§ Instruction A: How does the story overview say "Winter's King" differs from the earlier story Semley's Necklace in its treatment of elapsed time?
§ Instruction B: Write out the part of the story overview starting with "The original story" and going on through "City of Illusions.".

§ Page extract:
##########
"Winter's King" is a science fiction short story by American writer Ursula K. Le Guin, originally published in the September 1969 issue of Orbit, a fiction anthology.  The story is part of the Hainish Cycle and explores topics such as the human effect of space travel at nearly the speed of light, as well as religious and political topics such as feudalism.

"Winter's King" was one of four nominees for the 1970 Hugo Award for Best Short Story.

Le Guin revised the story, focusing on pronoun gender, for its inclusion in her 1975 short story collection The Wind's Twelve Quarters.

Conception
The story takes place on Gethen, the same planet shown in more detail in The Left Hand of Darkness.  It was in fact Le Guin's first vision of that place:

The original story centred on the idea that someone could age 12 years while the rest of their world had aged sixty.  (Itself one of many to address the point made by Albert Einstein: that if he could travel far enough and fast enough he could return and be younger than his own son.)  A similar idea was used by Le Guin's in the earlier short story Semley's Necklace, later expanded as Rocannon's World.  But that was a Rip Van Winkle-type fairy tale, where a person goes underground in the company of dwarves or elves, spending an apparently brief time but on emerging finding whole generations had elapsed.  Here, the Gethenians understand the science of what has happened.  The focus is psychological, someone confronting their own child who is now much older than they are.

It also includes the idea of mind manipulation, used earlier and rather differently in City of Illusions.
##########
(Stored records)
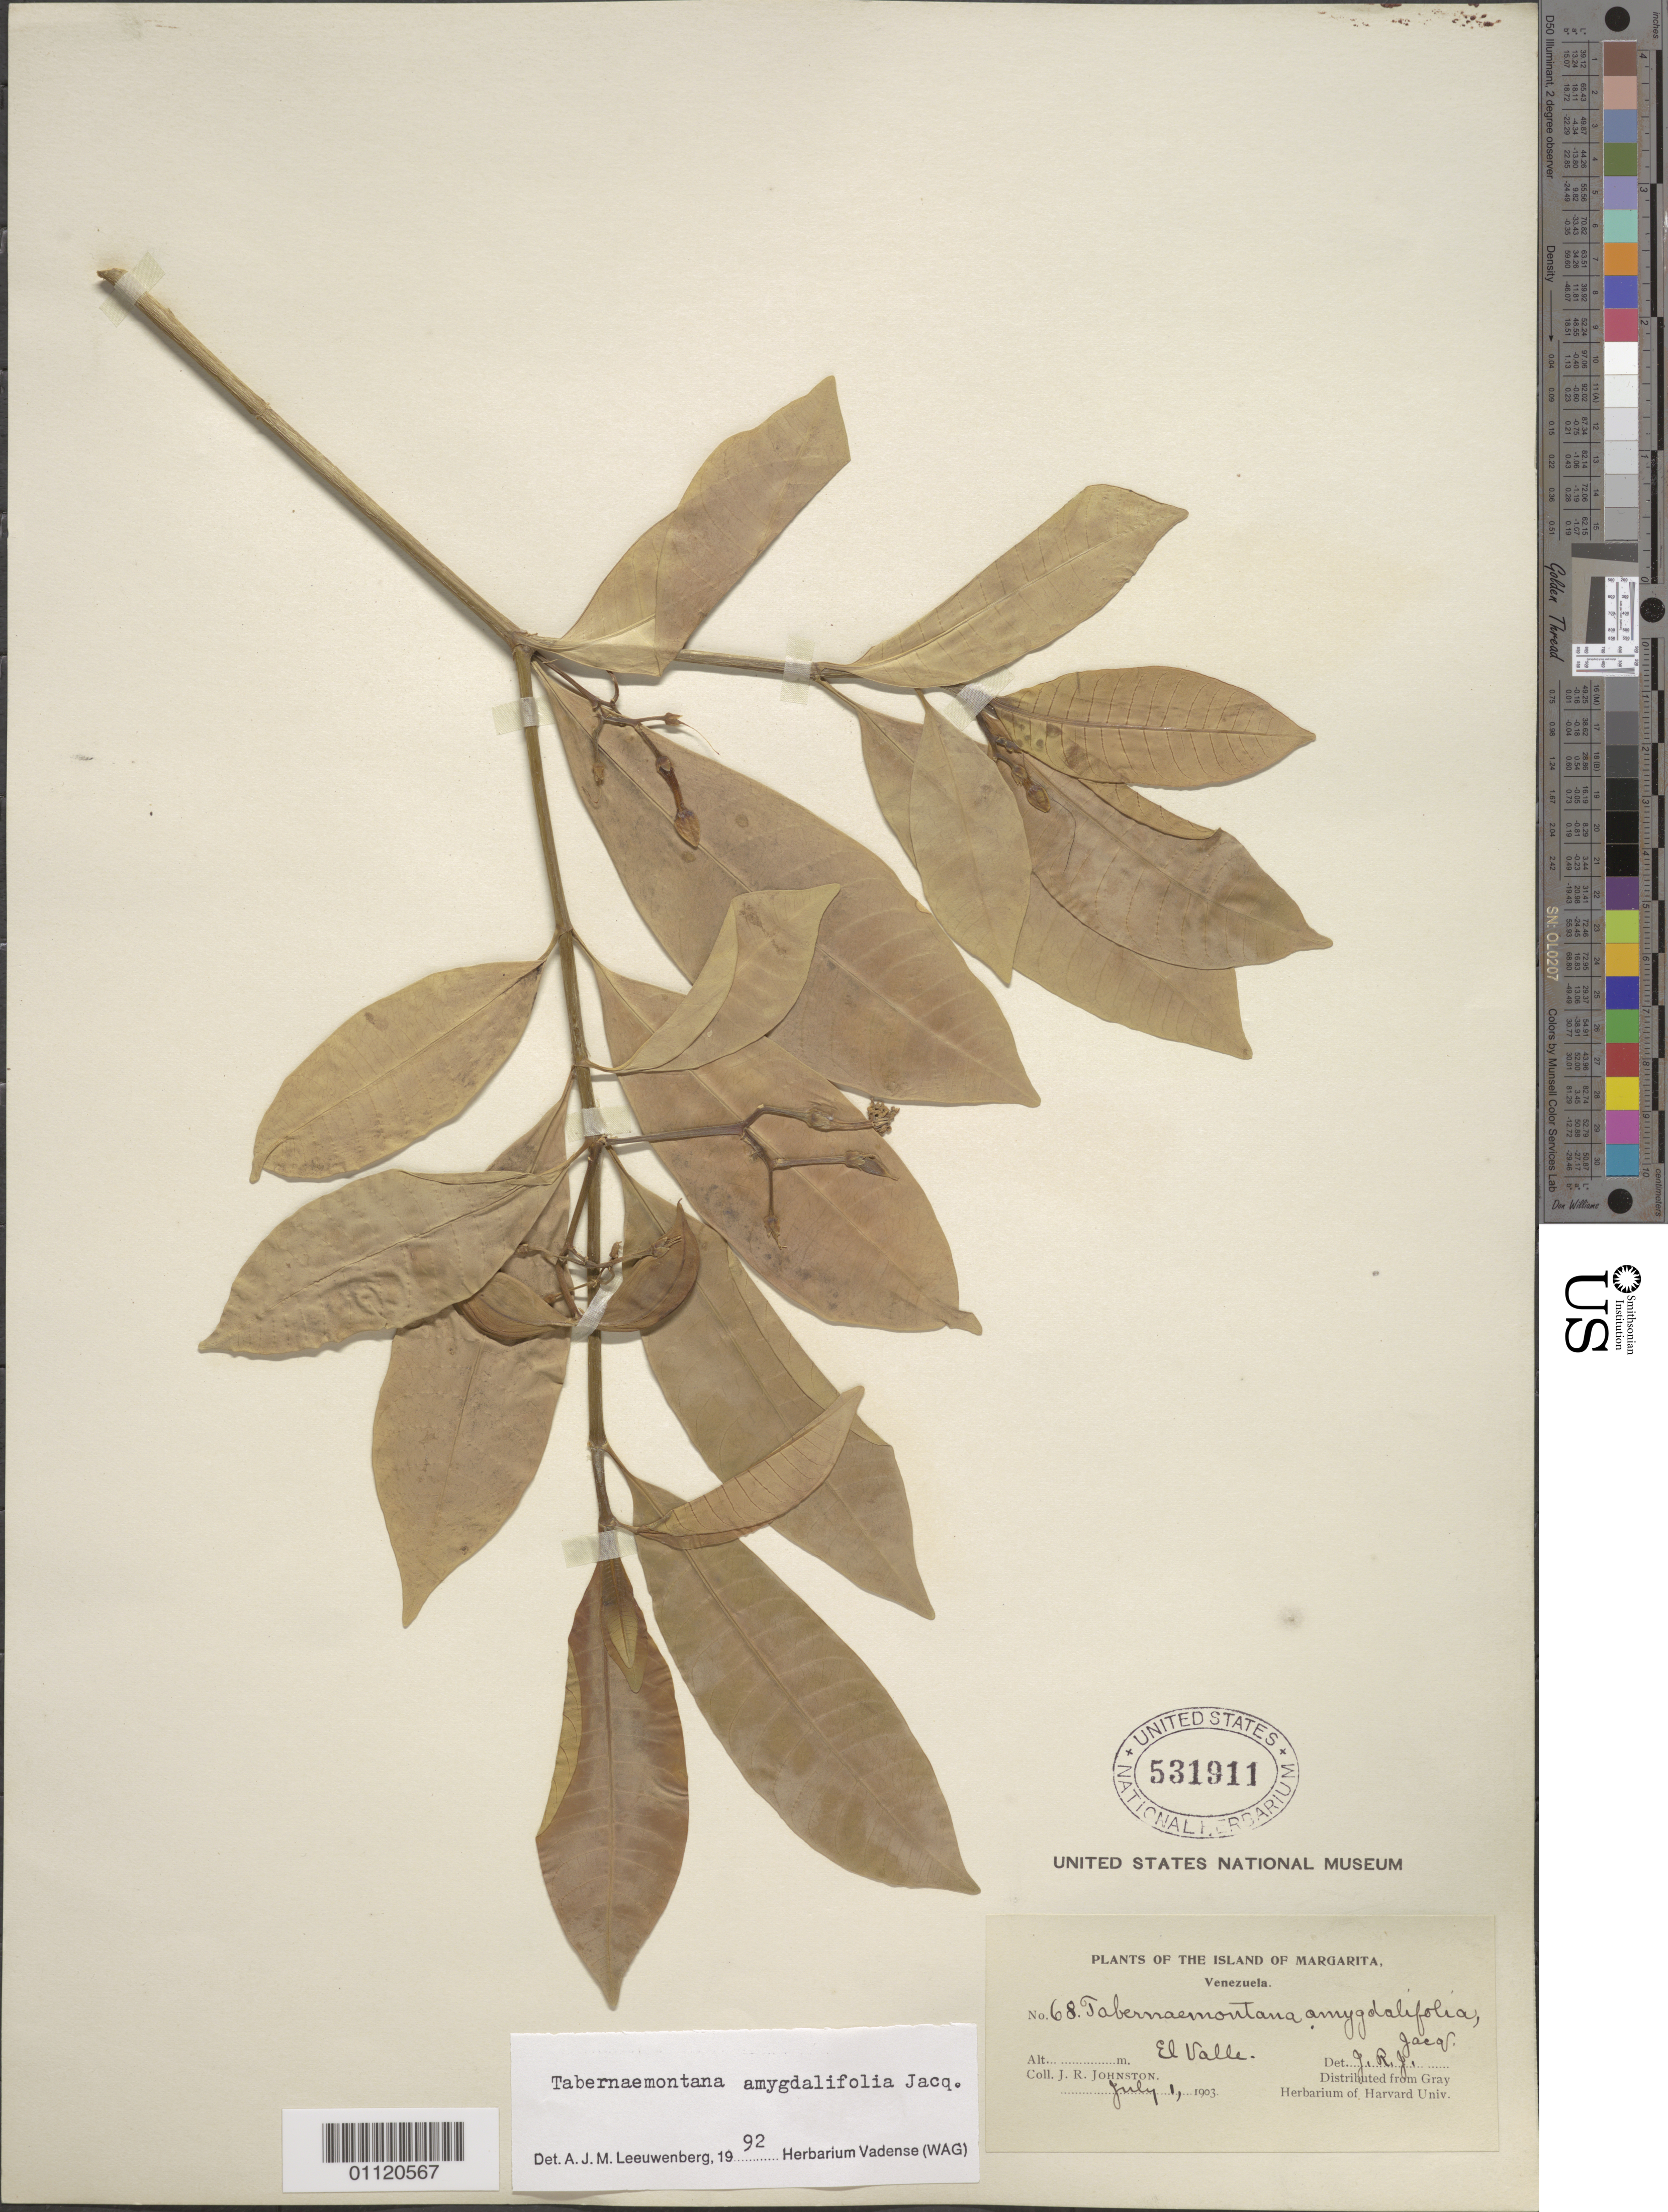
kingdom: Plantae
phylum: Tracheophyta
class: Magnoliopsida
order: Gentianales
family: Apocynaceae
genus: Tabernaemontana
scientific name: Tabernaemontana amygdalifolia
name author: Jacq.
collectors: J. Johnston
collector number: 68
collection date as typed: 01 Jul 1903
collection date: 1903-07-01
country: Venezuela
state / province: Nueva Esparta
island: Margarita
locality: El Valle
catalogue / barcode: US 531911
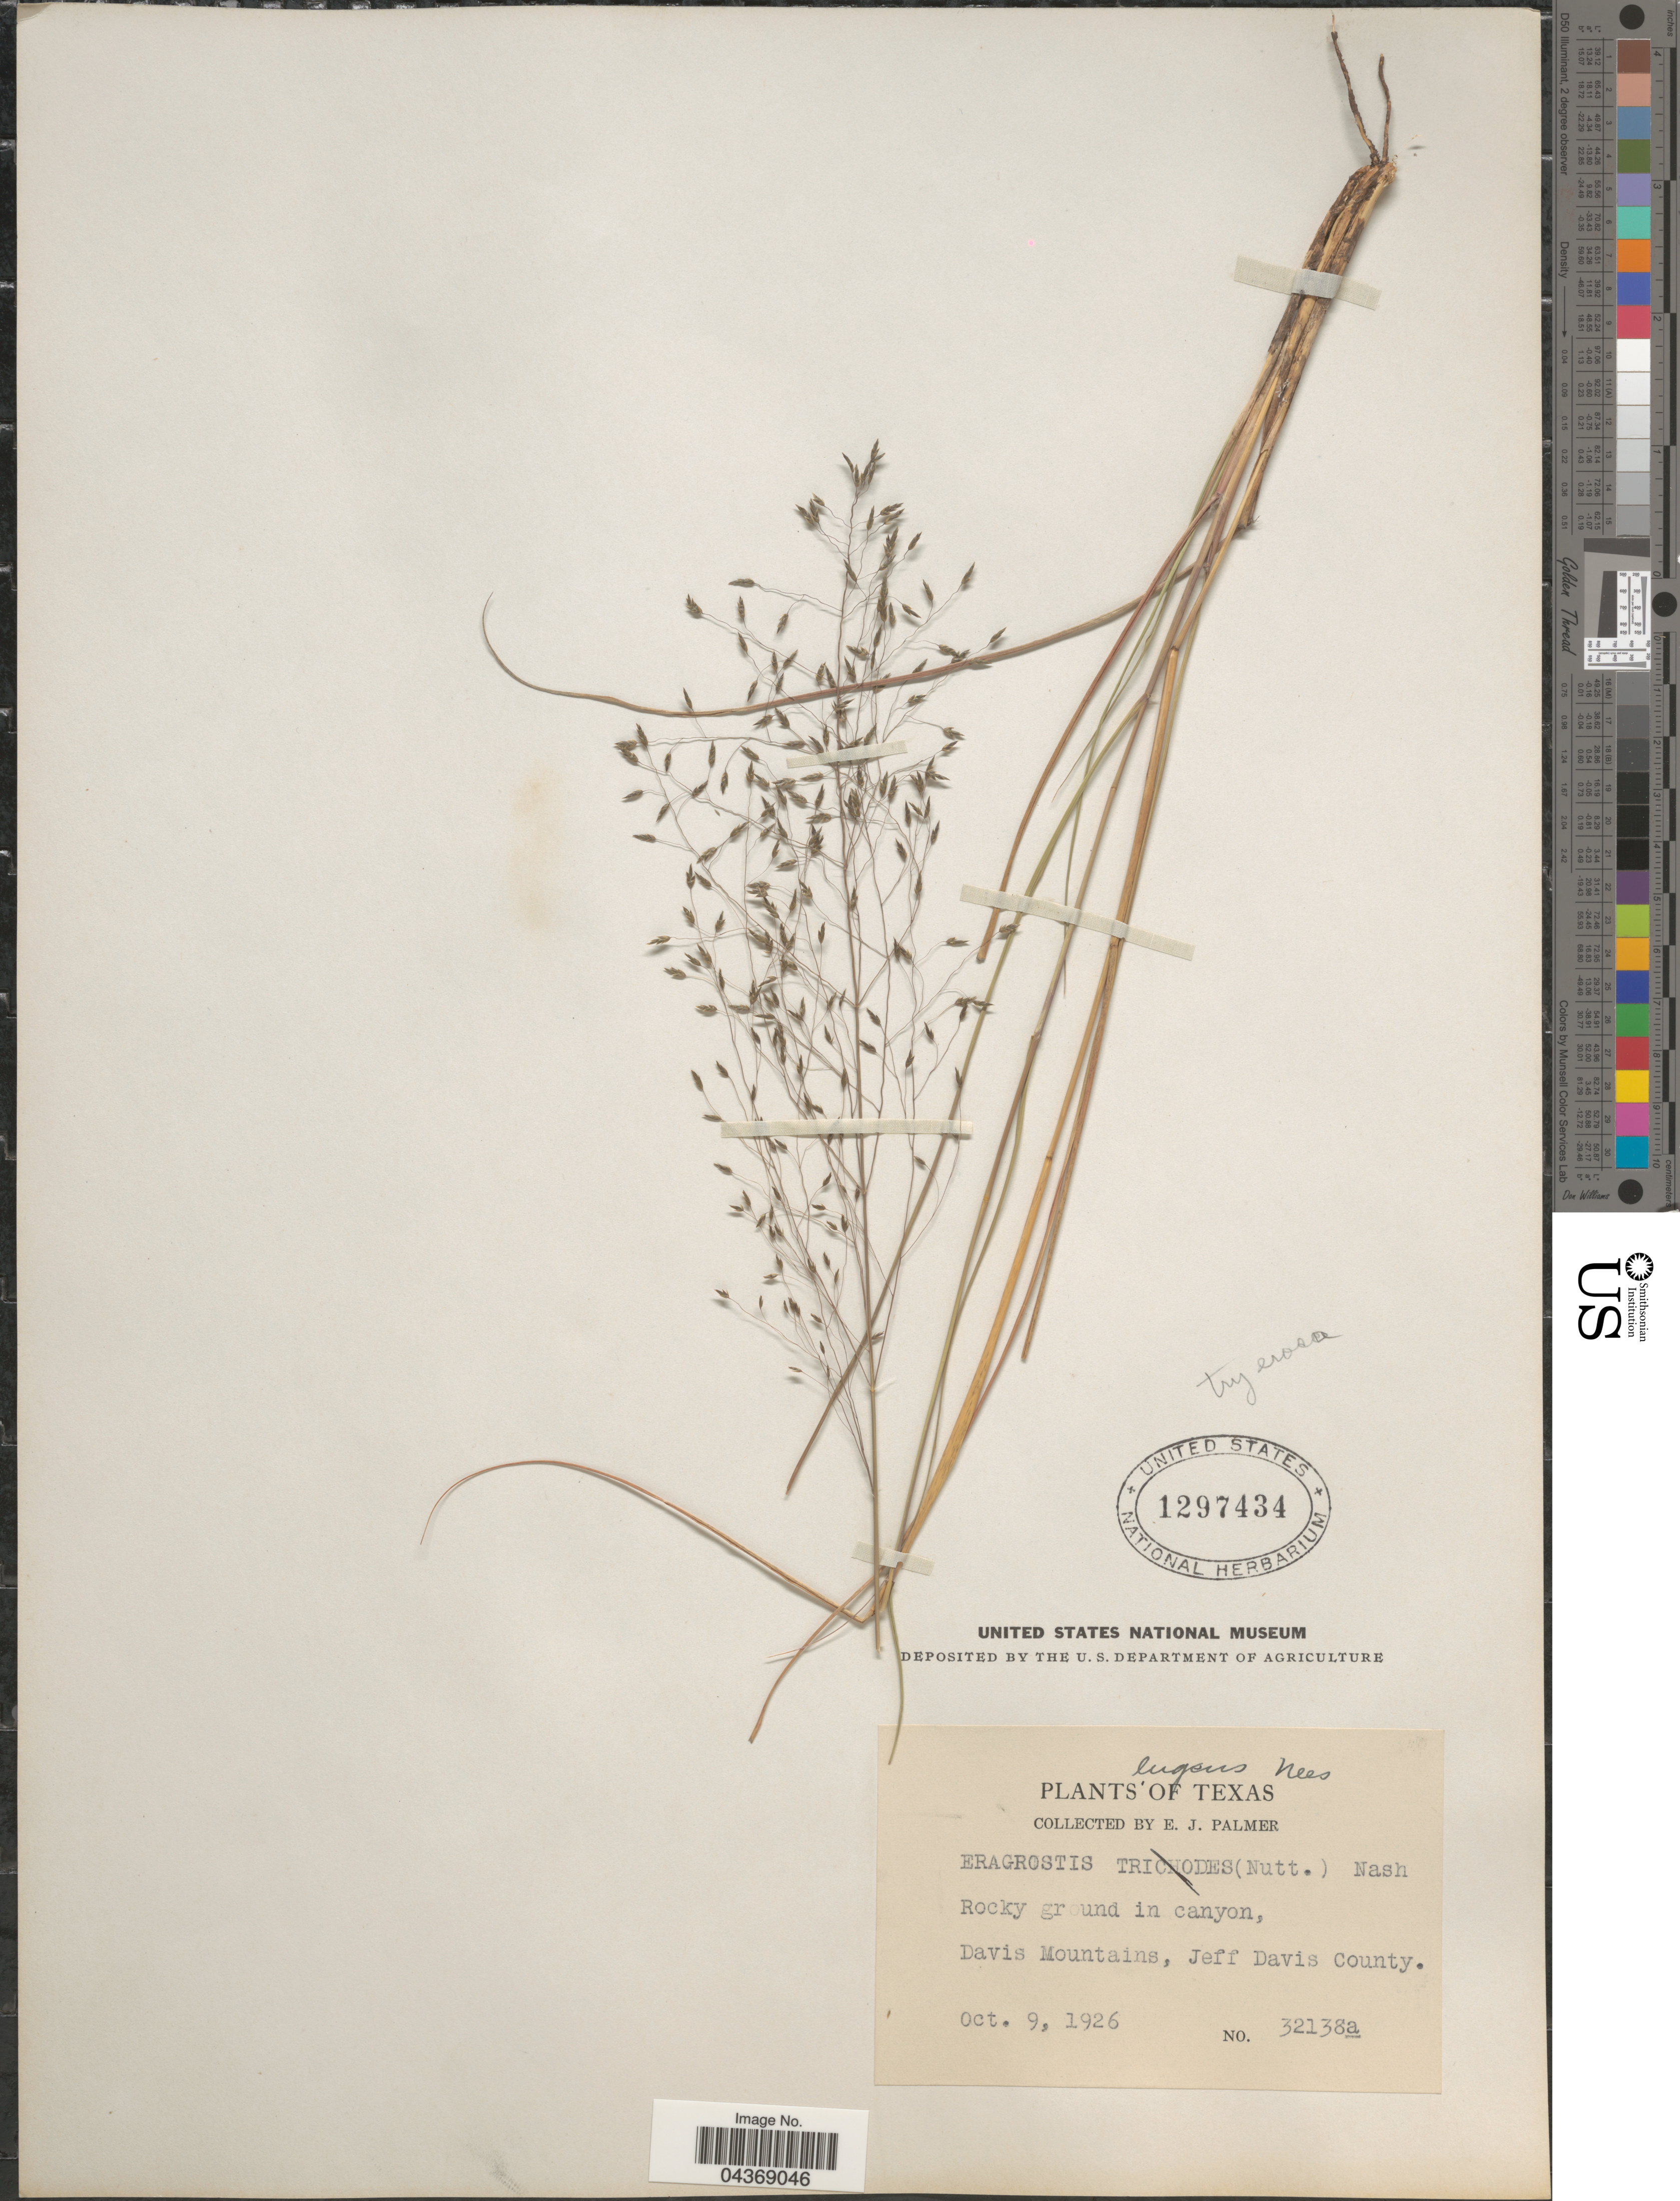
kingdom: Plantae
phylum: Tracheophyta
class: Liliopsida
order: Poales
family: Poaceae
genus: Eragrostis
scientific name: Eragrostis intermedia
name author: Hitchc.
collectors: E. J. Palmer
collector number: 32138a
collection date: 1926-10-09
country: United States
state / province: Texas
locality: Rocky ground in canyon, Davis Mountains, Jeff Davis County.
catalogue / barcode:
##########
§ Correct result A: Semley's Necklace was a Rip Van Winkle-type fairy tale, in which a person goes underground with dwarves or elves for what seems a brief time and emerges to find that whole generations have passed. In "Winter's King," the Gethenians understand the science of what has happened, so the focus is psychological: someone confronting their own child, who is now much older than they are.

§ Correct result B:
The original story centred on the idea that someone could age 12 years while the rest of their world had aged sixty.  (Itself one of many to address the point made by Albert Einstein: that if he could travel far enough and fast enough he could return and be younger than his own son.)  A similar idea was used by Le Guin's in the earlier short story Semley's Necklace, later expanded as Rocannon's World.  But that was a Rip Van Winkle-type fairy tale, where a person goes underground in the company of dwarves or elves, spending an apparently brief time but on emerging finding whole generations had elapsed.  Here, the Gethenians understand the science of what has happened.  The focus is psychological, someone confronting their own child who is now much older than they are.

It also includes the idea of mind manipulation, used earlier and rather differently in City of Illusions.